The reclassification of colleges as public bodies, which means they can no longer keep surpluses, was announced by the Office for National Statistics (ONS) in 2010.
However, Freedom of Information requests by the Scottish Conservative Party to colleges shows some of them did not receive notification until 2013.
Liz Smith, education spokeswoman for the Scottish Conservatives, hit out at the delay.
"Given the English and Welsh managed to take action quickly and pass legislation aimed at mitigating the impact of these changes, why didn't Scotland?
"Mike Russell cannot shy away from this and the fact that the impact of the changes is providing additional pressures for a sector already under severe budgetary strain.
"Colleges only received confirmation that the changes were coming into force last May - two and a half years after the initial decision was announced and less than a year before the new rules were due to come into force."
However, a Scottish Government spokesman said: "When the ONS decision to reclassify colleges came to light, our priority was to work closely with the Treasury to try to mitigate the effects or indeed to reverse some or all of them.
"When that proved to be impossible, we moved as quickly as we could to help colleges safeguard their finances with the help of the SFC (Scottish Funding Council)."
The reclassification of public bodies from next month will require them to operate within the same budget constraints as other public bodiess.
They can still spend money they generate from private sources, but they cannot create a surplus or deficit.
In England and Wales legislation was passed to ensure the reclassification did not have an impact on reserves.

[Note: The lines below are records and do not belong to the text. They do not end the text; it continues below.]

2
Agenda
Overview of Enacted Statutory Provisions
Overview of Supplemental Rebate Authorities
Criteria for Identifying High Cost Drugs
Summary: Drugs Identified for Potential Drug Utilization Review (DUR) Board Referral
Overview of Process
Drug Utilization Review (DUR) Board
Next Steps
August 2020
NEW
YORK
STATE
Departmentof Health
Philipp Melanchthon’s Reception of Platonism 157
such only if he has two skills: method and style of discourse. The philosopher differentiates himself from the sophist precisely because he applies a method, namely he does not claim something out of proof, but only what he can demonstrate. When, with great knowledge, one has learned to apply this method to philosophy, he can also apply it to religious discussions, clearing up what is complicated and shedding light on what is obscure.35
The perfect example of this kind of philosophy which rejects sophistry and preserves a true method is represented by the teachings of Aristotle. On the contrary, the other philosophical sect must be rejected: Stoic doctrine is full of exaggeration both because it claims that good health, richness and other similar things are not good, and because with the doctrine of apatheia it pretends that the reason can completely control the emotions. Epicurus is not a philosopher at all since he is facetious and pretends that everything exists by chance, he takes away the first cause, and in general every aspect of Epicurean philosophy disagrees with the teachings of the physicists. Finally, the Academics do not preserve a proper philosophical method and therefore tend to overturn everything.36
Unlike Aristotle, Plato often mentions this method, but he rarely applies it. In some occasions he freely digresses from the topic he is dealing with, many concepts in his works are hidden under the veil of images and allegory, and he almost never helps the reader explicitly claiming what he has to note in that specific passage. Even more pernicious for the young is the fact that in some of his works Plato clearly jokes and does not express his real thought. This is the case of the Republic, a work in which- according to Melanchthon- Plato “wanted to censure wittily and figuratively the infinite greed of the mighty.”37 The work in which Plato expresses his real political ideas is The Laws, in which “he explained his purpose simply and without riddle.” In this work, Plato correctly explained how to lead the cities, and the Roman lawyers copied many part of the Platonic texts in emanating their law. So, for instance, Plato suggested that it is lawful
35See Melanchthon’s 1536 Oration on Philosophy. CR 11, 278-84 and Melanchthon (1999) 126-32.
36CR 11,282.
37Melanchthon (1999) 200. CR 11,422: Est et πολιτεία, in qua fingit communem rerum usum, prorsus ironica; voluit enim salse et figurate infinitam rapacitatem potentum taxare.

But the Scottish Government chose a different route, with the setting up of charitable trusts to administer surpluses.
However, last week the Scottish Parliament's public audit committee called for safeguards over the way such trusts would operate.
Committee convener Hugh Henry, a Labour MSP, said: "In Scotland, colleges will be able to create arms length foundations.
"They can transfer any current accumulated cash reserves and any future annual surpluses to the foundation, for use in future years, without it counting against Scottish Government budget limits."